Written task = Go through the rows below and copy out each line that contains the word "maatstaven".

Dataset records =
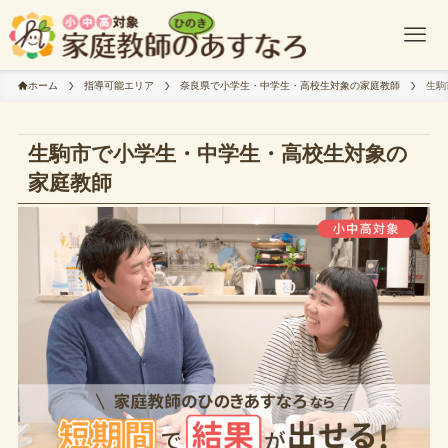
ホーム
指導可能エリア
奈良県で小学生・中学生・高校生対象の家庭教師
生駒
生駒市で小学生・中学生・高校生対象の
家庭教師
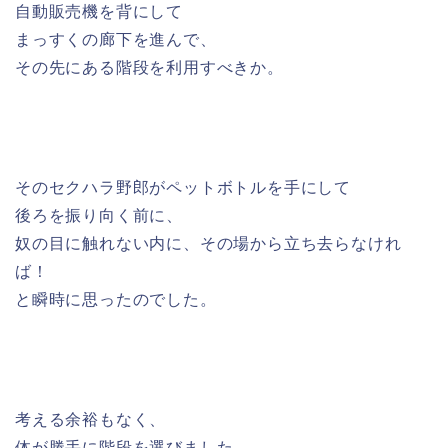
自動販売機を背にして
まっすくの廊下を進んで、
その先にある階段を利用すべきか。
そのセクハラ野郎がペットボトルを手にして
後ろを振り向く前に、
奴の目に触れない内に、その場から立ち去らなけれ
ば！
と瞬時に思ったのでした。
考える余裕もなく、
体が勝手に階段を選びました。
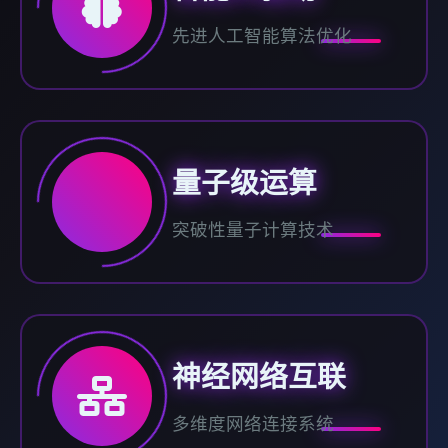
先进人工智能算法优化
量子级运算
突破性量子计算技术
神经网络互联
多维度网络连接系统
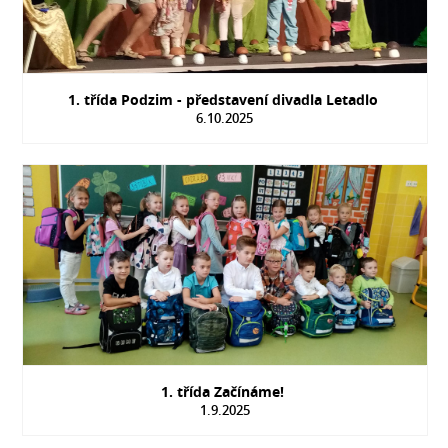
1. třída Podzim - představení divadla Letadlo
6.10.2025
1. třída Začínáme!
1.9.2025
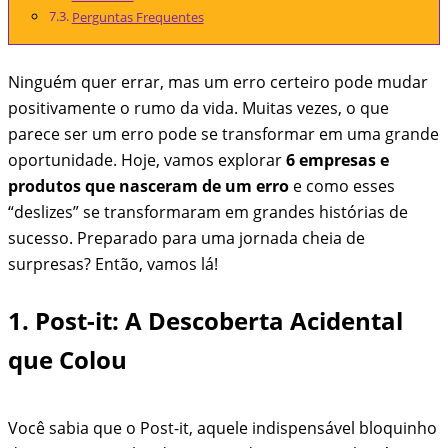
Perguntas Frequentes
Ninguém quer errar, mas um erro certeiro pode mudar
positivamente o rumo da vida. Muitas vezes, o que
parece ser um erro pode se transformar em uma grande
oportunidade. Hoje, vamos explorar
6 empresas e
produtos que nasceram de um erro
e como esses
“deslizes” se transformaram em grandes histórias de
sucesso. Preparado para uma jornada cheia de
surpresas? Então, vamos lá!
1. Post-it: A Descoberta Acidental
que Colou
Você sabia que o Post-it, aquele indispensável bloquinho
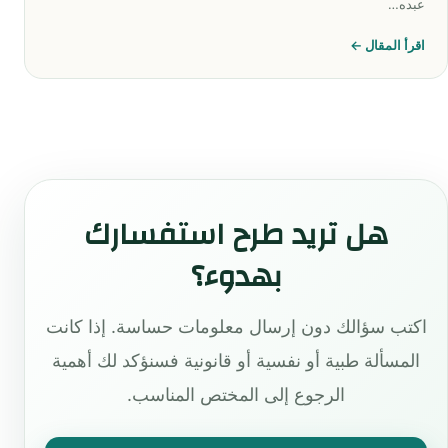
عبده…
اقرأ المقال ←
هل تريد طرح استفسارك
بهدوء؟
اكتب سؤالك دون إرسال معلومات حساسة. إذا كانت
المسألة طبية أو نفسية أو قانونية فسنؤكد لك أهمية
الرجوع إلى المختص المناسب.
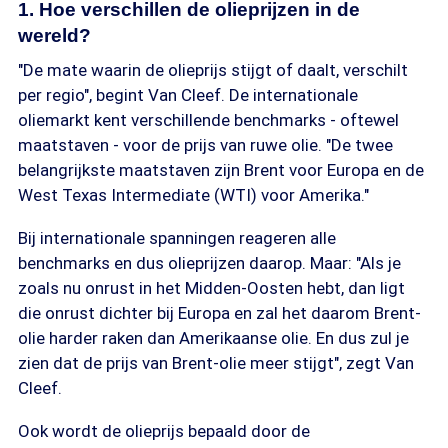
1. Hoe verschillen de olieprijzen in de
wereld?
"De mate waarin de olieprijs stijgt of daalt, verschilt
per regio", begint Van Cleef. De internationale
oliemarkt kent verschillende benchmarks - oftewel
maatstaven - voor de prijs van ruwe olie. "De twee
belangrijkste maatstaven zijn Brent voor Europa en de
West Texas Intermediate (WTI) voor Amerika."
Bij internationale spanningen reageren alle
benchmarks en dus olieprijzen daarop. Maar: "Als je
zoals nu onrust in het Midden-Oosten hebt, dan ligt
die onrust dichter bij Europa en zal het daarom Brent-
olie harder raken dan Amerikaanse olie. En dus zul je
zien dat de prijs van Brent-olie meer stijgt", zegt Van
Cleef.
Ook wordt de olieprijs bepaald door de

Solution to this problem =
maatstaven - voor de prijs van ruwe olie. "De twee
belangrijkste maatstaven zijn Brent voor Europa en de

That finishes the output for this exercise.